NASD seeks parent input for 2020-21 school year
Northampton Area School District administration is considering options for the 2020-21 school year. In preparation, the district is interested in hearing from parents and guardians concerning how classes may unfold this fall.
In a May 19 video chat and email, NASD Superintendent of Schools Joseph S. Kovalchik told parents and guardians of incoming students for the 2020-21 school year about a survey the district is using to help determine the shape of education in response to the coronavirus pandemic. The deadline to answer the survey is May 29.
“We’re just trying to get an understanding of how many students would remain online and how many students we can expect to come into the physical structure,” Kovalchik said in a phone interview following the May 18 NASD Board of Education meeting.
Kovalchik said the survey will provide guidance for the administration in planning for the fall start of NASD classes, scheduled for Aug. 31. Teacher in-service days are scheduled for Aug. 24-27.
Results of the survey, which may contain three or four questions and an area for comments, will help determine the physical structural needs of district buildings, online learning, amount of resources needed and staffing.
“We’re not guaranteeing any placement for next year. The purpose is to collect data,” Kovalchik said. “This (the survey results) doesn’t guarantee anything.”
Pennsylvania’s three-tiered reopening plan promulgated by Gov. Tom Wolf divides the state into red, yellow and green zones.
Information about the process to reopen Pennsylvania was updated May 12, which includes details about each phase. See more at governor.pa.gov/process-to-reopen-pennsylvania.

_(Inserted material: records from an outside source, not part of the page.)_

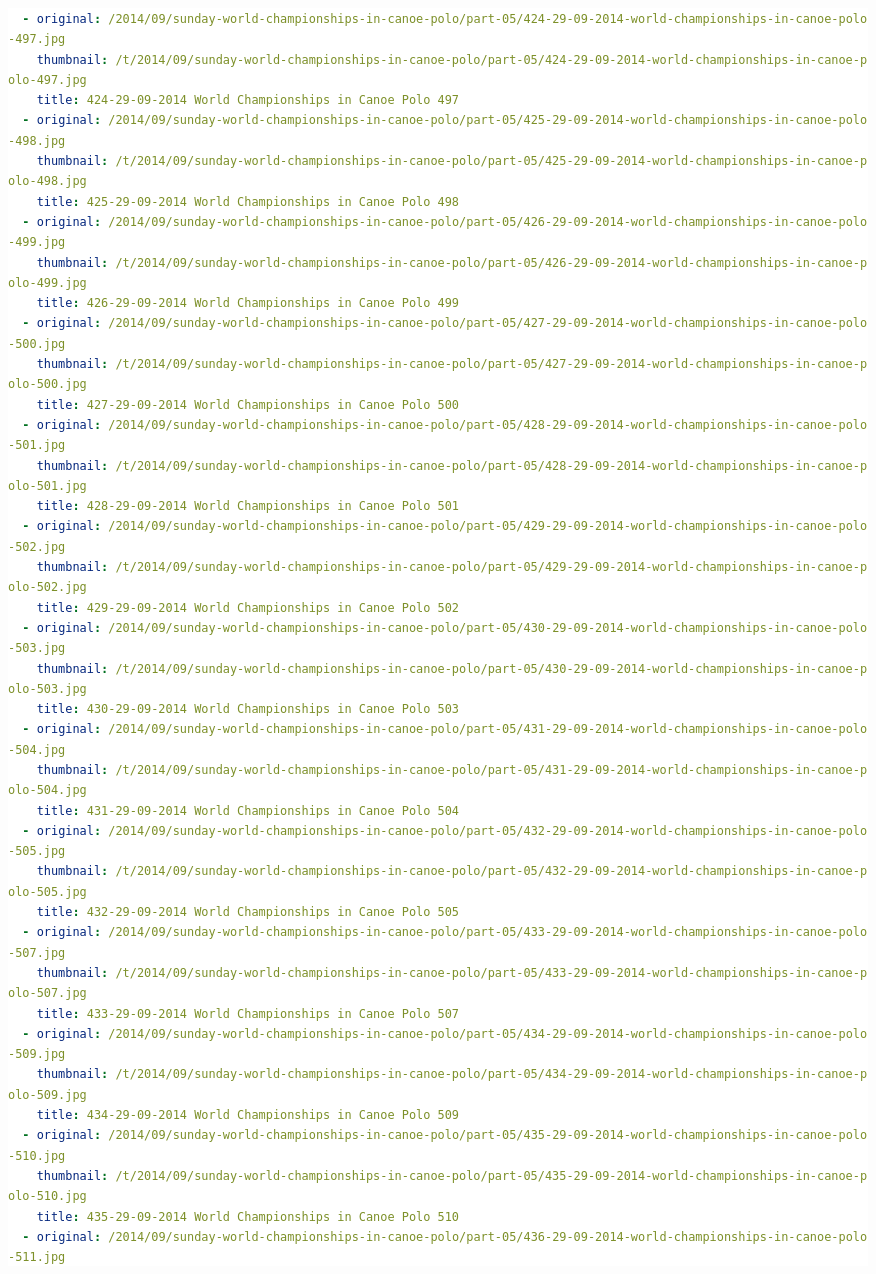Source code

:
 ```yaml
  - original: /2014/09/sunday-world-championships-in-canoe-polo/part-05/424-29-09-2014-world-championships-in-canoe-polo-497.jpg
    thumbnail: /t/2014/09/sunday-world-championships-in-canoe-polo/part-05/424-29-09-2014-world-championships-in-canoe-polo-497.jpg
    title: 424-29-09-2014 World Championships in Canoe Polo 497
  - original: /2014/09/sunday-world-championships-in-canoe-polo/part-05/425-29-09-2014-world-championships-in-canoe-polo-498.jpg
    thumbnail: /t/2014/09/sunday-world-championships-in-canoe-polo/part-05/425-29-09-2014-world-championships-in-canoe-polo-498.jpg
    title: 425-29-09-2014 World Championships in Canoe Polo 498
  - original: /2014/09/sunday-world-championships-in-canoe-polo/part-05/426-29-09-2014-world-championships-in-canoe-polo-499.jpg
    thumbnail: /t/2014/09/sunday-world-championships-in-canoe-polo/part-05/426-29-09-2014-world-championships-in-canoe-polo-499.jpg
    title: 426-29-09-2014 World Championships in Canoe Polo 499
  - original: /2014/09/sunday-world-championships-in-canoe-polo/part-05/427-29-09-2014-world-championships-in-canoe-polo-500.jpg
    thumbnail: /t/2014/09/sunday-world-championships-in-canoe-polo/part-05/427-29-09-2014-world-championships-in-canoe-polo-500.jpg
    title: 427-29-09-2014 World Championships in Canoe Polo 500
  - original: /2014/09/sunday-world-championships-in-canoe-polo/part-05/428-29-09-2014-world-championships-in-canoe-polo-501.jpg
    thumbnail: /t/2014/09/sunday-world-championships-in-canoe-polo/part-05/428-29-09-2014-world-championships-in-canoe-polo-501.jpg
    title: 428-29-09-2014 World Championships in Canoe Polo 501
  - original: /2014/09/sunday-world-championships-in-canoe-polo/part-05/429-29-09-2014-world-championships-in-canoe-polo-502.jpg
    thumbnail: /t/2014/09/sunday-world-championships-in-canoe-polo/part-05/429-29-09-2014-world-championships-in-canoe-polo-502.jpg
    title: 429-29-09-2014 World Championships in Canoe Polo 502
  - original: /2014/09/sunday-world-championships-in-canoe-polo/part-05/430-29-09-2014-world-championships-in-canoe-polo-503.jpg
    thumbnail: /t/2014/09/sunday-world-championships-in-canoe-polo/part-05/430-29-09-2014-world-championships-in-canoe-polo-503.jpg
    title: 430-29-09-2014 World Championships in Canoe Polo 503
  - original: /2014/09/sunday-world-championships-in-canoe-polo/part-05/431-29-09-2014-world-championships-in-canoe-polo-504.jpg
    thumbnail: /t/2014/09/sunday-world-championships-in-canoe-polo/part-05/431-29-09-2014-world-championships-in-canoe-polo-504.jpg
    title: 431-29-09-2014 World Championships in Canoe Polo 504
  - original: /2014/09/sunday-world-championships-in-canoe-polo/part-05/432-29-09-2014-world-championships-in-canoe-polo-505.jpg
    thumbnail: /t/2014/09/sunday-world-championships-in-canoe-polo/part-05/432-29-09-2014-world-championships-in-canoe-polo-505.jpg
    title: 432-29-09-2014 World Championships in Canoe Polo 505
  - original: /2014/09/sunday-world-championships-in-canoe-polo/part-05/433-29-09-2014-world-championships-in-canoe-polo-507.jpg
    thumbnail: /t/2014/09/sunday-world-championships-in-canoe-polo/part-05/433-29-09-2014-world-championships-in-canoe-polo-507.jpg
    title: 433-29-09-2014 World Championships in Canoe Polo 507
  - original: /2014/09/sunday-world-championships-in-canoe-polo/part-05/434-29-09-2014-world-championships-in-canoe-polo-509.jpg
    thumbnail: /t/2014/09/sunday-world-championships-in-canoe-polo/part-05/434-29-09-2014-world-championships-in-canoe-polo-509.jpg
    title: 434-29-09-2014 World Championships in Canoe Polo 509
  - original: /2014/09/sunday-world-championships-in-canoe-polo/part-05/435-29-09-2014-world-championships-in-canoe-polo-510.jpg
    thumbnail: /t/2014/09/sunday-world-championships-in-canoe-polo/part-05/435-29-09-2014-world-championships-in-canoe-polo-510.jpg
    title: 435-29-09-2014 World Championships in Canoe Polo 510
  - original: /2014/09/sunday-world-championships-in-canoe-polo/part-05/436-29-09-2014-world-championships-in-canoe-polo-511.jpg
```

“The green phase is expected to allow opening with limited restrictions,” Kovalchik said. “If we’re in red or yellow, we may have parents who want to keep their children home.”
Northampton County is currently still in the red phase. Whichever phase the county is in when schools reopen will determine the way classes are taught, schools are run and how students are educated. Lehigh County is also in the red phase.
There are 5,500 students in NASD and 1,500 students in Northampton Area High School.
“With social distancing, right now, you have to be 6 feet apart. If you have classrooms of a certain square footage, you have to figure out how many students you can have in each classroom,” Kovalchik said.
At the high school, utilizing the gymnasium and the cafeteria as teaching spaces might be an option.
The teaching of certain classes, such as physical education, music and art, is being evaluated because of social distancing guidelines.
The NASD survey will ask what grade the student will be in for the 2020-21 school year and what the parents’ or guardians’ preferences are concerning the mode of education for the students.
The survey choices are expected to include three modes of education that have been outlined for NASD (and other school districts) for the fall:
• Physical in-person classroom instruction
• A blend of in-person and online instruction
• Online instruction
Chromebooks were issued to students March 13, the last day of in-person instruction in NASD. Long-distance learning was implemented March 30.
Guidance from Pennsylvania concerning the 2020-21 school year is expected the first week of June.
The last day of student learning for the 2019-20 NASD school year is May 22. It was to have been June 4.
Typically, the final days of a school year are half-days of instruction. The Memorial Day holiday is May 25.
Student make-up days are May 26-29 for students whose online learning may have been challenged by family, health or technology problems.
“We want to make sure we give [students] all the time to do the work,” Kovalchik told the board at the May 18 meeting.
Staff development is June 2, 3 and 4.
Whatever format is chosen for education in the fall at NASD, guidelines of the Centers for Disease Control and Prevention, Pennsylvania Department of Health, Pennsylvania Department of Education and the governor’s office will be followed.
“We’ll take direction from the state and the CDC,” Kovalchik said.